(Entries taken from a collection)
• • • • •

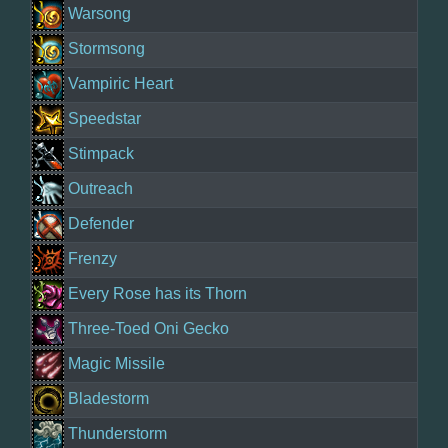
Warsong
Stormsong
Vampiric Heart
Speedstar
Stimpack
Outreach
Defender
Frenzy
Every Rose has its Thorn
Three-Toed Oni Gecko
Magic Missile
Bladestorm
Thunderstorm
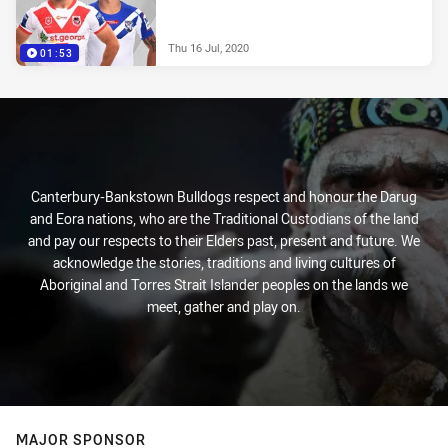
Thu 16 Jul, 2020
01:53
Canterbury-Bankstown Bulldogs respect and honour the Darug
and Eora nations, who are the Traditional Custodians of the land
and pay our respects to their Elders past, present and future. We
acknowledge the stories, traditions and living cultures of
Aboriginal and Torres Strait Islander peoples on the lands we
meet, gather and play on.
MAJOR SPONSOR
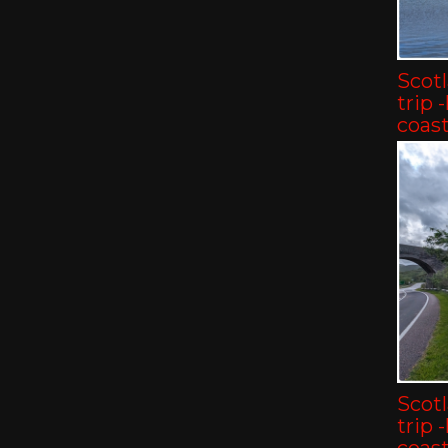
Scot
trip 
coast
Scot
trip 
coast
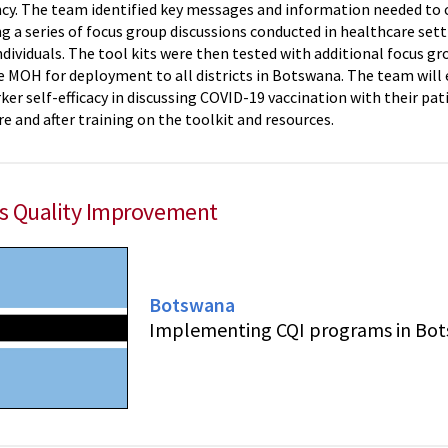
ncy. The team identified key messages and information needed to cr
g a series of focus group discussions conducted in healthcare set
dividuals. The tool kits were then tested with additional focus g
e MOH for deployment to all districts in Botswana. The team will e
er self-efficacy in discussing COVID-19 vaccination with their pat
e and after training on the toolkit and resources.
s Quality Improvement
Botswana
Implementing CQI programs in Bo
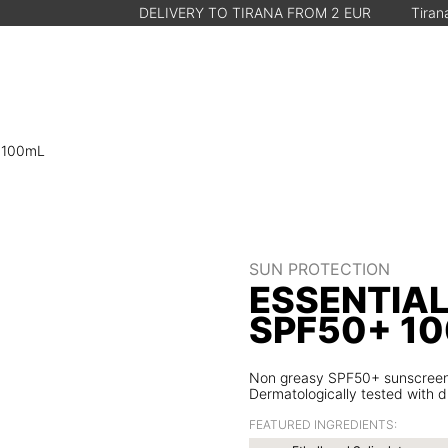
DELIVERY TO TIRANA FROM 2 EUR
Tirana, Albania • M
+ 100mL
SUN PROTECTION
ESSENTIA
SPF50+ 1
Non greasy SPF50+ sunscreen lo
Dermatologically tested with dr
FEATURED INGREDIENTS:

• • • • •

## DIRECTIVE
Word-for-word copy, no pictures: write out the entries above in full.

## TASK SOLUTION
Warsong
Stormsong
Vampiric Heart
Speedstar
Stimpack
Outreach
Defender
Frenzy
Every Rose has its Thorn
Three-Toed Oni Gecko
Magic Missile
Bladestorm
Thunderstorm
Thu 16 Jul, 2020
01:53
Canterbury-Bankstown Bulldogs respect and honour the Darug
and Eora nations, who are the Traditional Custodians of the land
and pay our respects to their Elders past, present and future. We
acknowledge the stories, traditions and living cultures of
Aboriginal and Torres Strait Islander peoples on the lands we
meet, gather and play on.
MAJOR SPONSOR
Scot
trip 
coast
Scot
trip 
coast
ncy. The team identified key messages and information needed to cr
g a series of focus group discussions conducted in healthcare set
dividuals. The tool kits were then tested with additional focus g
e MOH for deployment to all districts in Botswana. The team will e
er self-efficacy in discussing COVID-19 vaccination with their pat
e and after training on the toolkit and resources.
s Quality Improvement
Botswana
Implementing CQI programs in Bo
DELIVERY TO TIRANA FROM 2 EUR
Tirana, Albania • M
+ 100mL
SUN PROTECTION
ESSENTIA
SPF50+ 1
Non greasy SPF50+ sunscreen lo
Dermatologically tested with dr
FEATURED INGREDIENTS:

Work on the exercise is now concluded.